Подходил уже седьмой час, когда Миша покинула ее жилище. Отдохнувший и сытый пес радостно бежал за нею по дороге, принюхиваясь к незнакомым запахам, разглядывая деревья и камни, что встречались им на пути. Вокруг понемногу спадал дневной зной, домашний скот решался пробудиться от сонного морока, стали слышаться отовсюду деревенские звуки, шум, лай собак, мычание телят.
Ворожея захлопнула за девочкой калитку, помахала ей на прощание пухлой рукой в цветных браслетах на запястье и стала прогонять кур со двора, напевая себе под нос:
– Очi твоi зеленi
мов з iзумрудiв кулi,
знищили сердце менi,
вщент його розiтнули…
Миша в черешневый сад в тот день так и не добралась, потому как пора было возвращаться назад. Наверняка ее уже дома ждал Захар и вечерний ворох дел да забот, которые откладывать было нельзя.
Она оказалась права: едва она переступила порог дома, как к ней тут же с руганью бросился старик, который давно ждал ее возвращения и не понимал, отчего внучки до сих пор нет.
– Поди запри кур, проверь, чтоб все были на месте. Потом воды набери животине, посуду вымой, – ворчал он, недовольный тем, что Миша даже не подумала предупредить его, что уйдет до вечера. Захар и злился, и волновался одновременно, едва понял, что девочки нет слишком долго. То и дело, прихрамывая, бросался он к калитке, вглядываясь вдаль, надеясь, наконец, заметить ее щуплую фигурку на горизонте.
Глава 4
Уединение и отречение от всего, что развращает душу – то единственный способ спасти ее.
Черешневое, ноябрь 1989 г.
В середине осени балку наводнили бесконечные ливни. Нижняя половина огорода превратилась в непроходимые болота, потоки дождевой воды с шумом неслись вниз по скользким плитам двора.
По ночам мерный стук капель наводил на девочку какую-то странную печаль. Пока старик мирно храпел у себя в спальне за стеной, она выбиралась из кровати, усаживалась на холодный подоконник и следила за тем, как дождевые капли ползают по окну, как одна сливается с другой, а затем они вместе стремительно падают вниз, скрываясь во тьме.
Мише все чаще становилось по вечерам грустно и одиноко, однако она гнала прочь от себя эти мысли и чувства, припоминая слова старика.
– Одиноко бывает только тем, кому нечем заняться, – тихо говорила она сама себе, пытаясь пристыдить. – А у меня хлопот полно. Дружить с кем-то – и вовсе пустая трата времени. Чтобы выбить тоску из себя, нужно больше работать, есть как следует да спать ночами.

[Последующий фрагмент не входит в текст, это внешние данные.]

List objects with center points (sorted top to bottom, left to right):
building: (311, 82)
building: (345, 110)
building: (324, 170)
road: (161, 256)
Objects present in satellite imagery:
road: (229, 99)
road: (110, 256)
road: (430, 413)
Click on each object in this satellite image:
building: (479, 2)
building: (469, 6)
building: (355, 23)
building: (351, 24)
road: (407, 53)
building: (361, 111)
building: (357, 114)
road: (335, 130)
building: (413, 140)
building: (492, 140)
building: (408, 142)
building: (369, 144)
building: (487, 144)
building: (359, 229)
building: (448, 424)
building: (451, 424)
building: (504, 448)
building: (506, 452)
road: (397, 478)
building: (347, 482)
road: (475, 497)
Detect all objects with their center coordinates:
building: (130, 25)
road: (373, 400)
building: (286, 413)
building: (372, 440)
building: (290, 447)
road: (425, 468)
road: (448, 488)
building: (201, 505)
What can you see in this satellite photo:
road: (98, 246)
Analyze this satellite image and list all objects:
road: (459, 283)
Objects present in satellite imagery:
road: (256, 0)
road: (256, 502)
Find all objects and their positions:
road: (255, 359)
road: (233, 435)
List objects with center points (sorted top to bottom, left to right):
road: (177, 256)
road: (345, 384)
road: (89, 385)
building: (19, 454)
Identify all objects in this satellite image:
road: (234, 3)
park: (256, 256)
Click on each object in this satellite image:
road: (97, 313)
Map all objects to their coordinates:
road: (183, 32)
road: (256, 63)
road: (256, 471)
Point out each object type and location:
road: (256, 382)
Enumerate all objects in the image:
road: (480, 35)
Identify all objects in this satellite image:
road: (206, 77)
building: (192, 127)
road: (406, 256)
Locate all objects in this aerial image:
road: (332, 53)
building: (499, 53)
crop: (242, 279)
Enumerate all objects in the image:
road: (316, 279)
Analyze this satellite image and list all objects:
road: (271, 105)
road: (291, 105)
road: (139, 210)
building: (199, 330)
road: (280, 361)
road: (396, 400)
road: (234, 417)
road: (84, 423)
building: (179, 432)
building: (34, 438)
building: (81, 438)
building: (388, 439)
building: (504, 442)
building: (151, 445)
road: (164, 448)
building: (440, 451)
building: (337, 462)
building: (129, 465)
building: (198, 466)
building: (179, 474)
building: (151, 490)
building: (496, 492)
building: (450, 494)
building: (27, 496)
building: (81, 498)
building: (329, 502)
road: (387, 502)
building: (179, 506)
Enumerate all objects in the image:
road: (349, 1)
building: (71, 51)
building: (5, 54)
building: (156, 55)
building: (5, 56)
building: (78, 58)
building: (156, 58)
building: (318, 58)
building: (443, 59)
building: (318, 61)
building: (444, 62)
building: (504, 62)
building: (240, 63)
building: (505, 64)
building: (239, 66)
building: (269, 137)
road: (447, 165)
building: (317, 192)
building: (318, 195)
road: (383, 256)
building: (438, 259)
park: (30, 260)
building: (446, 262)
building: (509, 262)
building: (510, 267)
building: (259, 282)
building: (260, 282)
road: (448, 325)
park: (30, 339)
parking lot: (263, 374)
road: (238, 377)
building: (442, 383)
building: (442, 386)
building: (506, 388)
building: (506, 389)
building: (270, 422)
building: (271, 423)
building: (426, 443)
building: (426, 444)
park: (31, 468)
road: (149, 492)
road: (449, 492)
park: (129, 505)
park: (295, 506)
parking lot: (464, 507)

Так утешала себя девочка, успокаиваясь от этих слов, а затем отправлялась в кровать. Она не понимала, что такие мысли в детской голове звучат слишком странно и чужеродно, что они бы больше подошли взрослому человеку, который многое пережил и многое успел повидать на этом свете.
В один из ноябрьских дней Захар выглядел особенно мрачным и встревоженным, с самого утра он ходил с хмурым лицом, все размышлял о чем-то. За обедом он попросил Мишу начинать экономить припасы, не увлекаться поеданием варенья и консервированных фруктов из погреба, потому как близилась зима, а с нею угроза голода вновь становилась близкою и реальною.
– И сегодня мы уйдем в дом сразу с наступлением темноты. Пораньше закончим дела, поужинаем, запрем скот и – спать, – добавил он вдруг. – Я как следует запру в доме все двери да окна.
– А отчего так, дедушка?
– Оттого, что сегодня будет самая скверная ночь из всех. Еще до полуночи начнет бродить по деревням нечисть, черти да души покойных. До рассвета они будут мучить и пугать живых, не давать им покоя. Будут хлопать ставнями, заглядывать в окна, свистеть в дымоходе. Такая ночь выдается один раз в 6 лет, и лучше не испытывать свою судьбу.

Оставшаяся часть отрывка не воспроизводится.